More than 40 years after the Beatles performed the inaugural concert at Shea Stadium, Paul McCartney says it was "a blast" to take the stage there in New York this month.

More than 40 years after the Beatles performed the inaugural concert at Shea Stadium, Paul McCartney says it was "a blast" to take the stage there in New York this month. As previously reported, the famed singer/songwriter helped pal Billy Joel bid the landmark stadium adieu on July 18, when the former flew in from rehearsal overseas for the performance, where the two sang "I Saw Her Standing There" and "Let It Be" on piano -- the last song of the night. Joel sat on top of piano and sang backup.

The Beatles played the first Shea concert ever on Aug. 15, 1965, just a year after the stadium opened. "Standing out there on stage and hearing the crowd, all the memories came flooding back of being there all that time ago with the band when we first toured the U.S. It was mad the first time roungd because we didn't really know what to expect, as no-one had ever played a stadium show before," MccCartney recalls. "We couldn't really hear ourselves when we played as the crowd [was] so loud."
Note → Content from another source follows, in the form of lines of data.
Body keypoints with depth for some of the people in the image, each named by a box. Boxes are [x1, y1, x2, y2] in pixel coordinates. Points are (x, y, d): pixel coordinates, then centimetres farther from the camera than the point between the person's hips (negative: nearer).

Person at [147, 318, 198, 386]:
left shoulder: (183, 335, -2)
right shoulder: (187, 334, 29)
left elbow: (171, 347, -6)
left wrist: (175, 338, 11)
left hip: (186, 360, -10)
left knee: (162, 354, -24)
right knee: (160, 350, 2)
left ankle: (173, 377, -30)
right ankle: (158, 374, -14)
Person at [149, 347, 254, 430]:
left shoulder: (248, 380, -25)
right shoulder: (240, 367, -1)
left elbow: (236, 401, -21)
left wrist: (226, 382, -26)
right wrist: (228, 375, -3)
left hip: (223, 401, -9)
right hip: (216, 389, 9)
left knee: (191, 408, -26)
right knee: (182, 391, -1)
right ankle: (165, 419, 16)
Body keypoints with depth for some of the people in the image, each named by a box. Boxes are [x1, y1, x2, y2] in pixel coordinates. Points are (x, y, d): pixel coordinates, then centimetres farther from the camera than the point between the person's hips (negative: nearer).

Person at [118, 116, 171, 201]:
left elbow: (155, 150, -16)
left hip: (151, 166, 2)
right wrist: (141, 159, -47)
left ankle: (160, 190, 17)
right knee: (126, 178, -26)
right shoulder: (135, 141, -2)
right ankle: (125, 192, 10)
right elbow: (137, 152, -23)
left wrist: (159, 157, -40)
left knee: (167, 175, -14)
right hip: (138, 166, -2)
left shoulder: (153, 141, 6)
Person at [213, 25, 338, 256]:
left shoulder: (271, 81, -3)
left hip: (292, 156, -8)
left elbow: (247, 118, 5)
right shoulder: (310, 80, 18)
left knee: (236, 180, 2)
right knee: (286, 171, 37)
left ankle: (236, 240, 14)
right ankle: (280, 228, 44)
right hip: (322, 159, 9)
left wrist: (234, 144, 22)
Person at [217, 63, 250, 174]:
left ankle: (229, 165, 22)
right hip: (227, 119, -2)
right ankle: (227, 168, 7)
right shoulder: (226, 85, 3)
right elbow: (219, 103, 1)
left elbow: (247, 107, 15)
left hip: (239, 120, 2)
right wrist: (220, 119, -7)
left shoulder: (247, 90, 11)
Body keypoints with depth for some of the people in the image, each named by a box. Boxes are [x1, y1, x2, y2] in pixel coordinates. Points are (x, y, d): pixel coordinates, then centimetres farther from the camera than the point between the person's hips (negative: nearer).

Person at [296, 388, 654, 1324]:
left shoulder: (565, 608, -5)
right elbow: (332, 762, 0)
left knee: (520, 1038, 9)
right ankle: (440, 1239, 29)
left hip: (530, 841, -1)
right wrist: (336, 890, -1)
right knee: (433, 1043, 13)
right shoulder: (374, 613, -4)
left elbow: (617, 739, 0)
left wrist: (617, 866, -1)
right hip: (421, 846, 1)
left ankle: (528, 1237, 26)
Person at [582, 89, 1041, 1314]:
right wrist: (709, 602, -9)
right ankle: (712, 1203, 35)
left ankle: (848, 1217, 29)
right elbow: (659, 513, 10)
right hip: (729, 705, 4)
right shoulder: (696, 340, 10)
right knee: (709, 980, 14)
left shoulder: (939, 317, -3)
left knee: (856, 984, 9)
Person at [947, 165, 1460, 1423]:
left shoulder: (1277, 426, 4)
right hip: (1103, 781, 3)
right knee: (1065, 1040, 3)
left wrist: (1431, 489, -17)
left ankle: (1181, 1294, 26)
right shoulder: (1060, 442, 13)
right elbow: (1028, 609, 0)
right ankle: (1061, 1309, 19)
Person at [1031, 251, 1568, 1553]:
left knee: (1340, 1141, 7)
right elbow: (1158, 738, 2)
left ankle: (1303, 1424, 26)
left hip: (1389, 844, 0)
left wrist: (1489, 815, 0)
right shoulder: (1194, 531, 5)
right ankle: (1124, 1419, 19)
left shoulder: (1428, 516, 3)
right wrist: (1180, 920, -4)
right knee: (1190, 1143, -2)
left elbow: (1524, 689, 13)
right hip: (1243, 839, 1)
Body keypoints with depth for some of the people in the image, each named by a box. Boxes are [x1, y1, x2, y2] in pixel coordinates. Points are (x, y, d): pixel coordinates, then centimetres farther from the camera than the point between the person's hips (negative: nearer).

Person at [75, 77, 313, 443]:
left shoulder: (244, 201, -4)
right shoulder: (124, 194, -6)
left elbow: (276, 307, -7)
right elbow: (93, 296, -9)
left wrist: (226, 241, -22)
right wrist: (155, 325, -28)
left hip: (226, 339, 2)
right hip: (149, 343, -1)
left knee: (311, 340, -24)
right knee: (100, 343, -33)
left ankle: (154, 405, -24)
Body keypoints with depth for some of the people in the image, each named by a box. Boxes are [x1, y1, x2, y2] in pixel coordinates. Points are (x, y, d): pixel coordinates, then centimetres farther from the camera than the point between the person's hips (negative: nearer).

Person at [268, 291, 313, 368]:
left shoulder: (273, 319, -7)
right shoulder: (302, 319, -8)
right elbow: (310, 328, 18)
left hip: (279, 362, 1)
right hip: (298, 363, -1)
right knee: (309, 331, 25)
McCartney's return to Shea almost didn't happen as the former Beatle fought logistics flying from London to New York, en route to Quebec for his own show that weekend. The concert began at 9 p.m., but his plane only touched down in John F. Kennedy Airport at 11:20 p.m. It took a team of police, airport security and McCartney's handlers to get him in a motorcade that took only 11 minutes to deliver him to the stadium.

"I'd been on a plane for hours and had no idea how far into the show Billy was. The pilot had been keeping us informed of how we were doing time-wise and we found out later that air traffic control had worked hard to ensure we landed on time, but then there was still going to be the traffic to negotiate in order to make it for the show," McCartney says.

The next day, he took the stage for a free show just north of Quebec, where he played 36 songs from the Beatles' and his own back-catalog to a crowd of more than 270,000 fans. "This was the mother of all weekends," he says.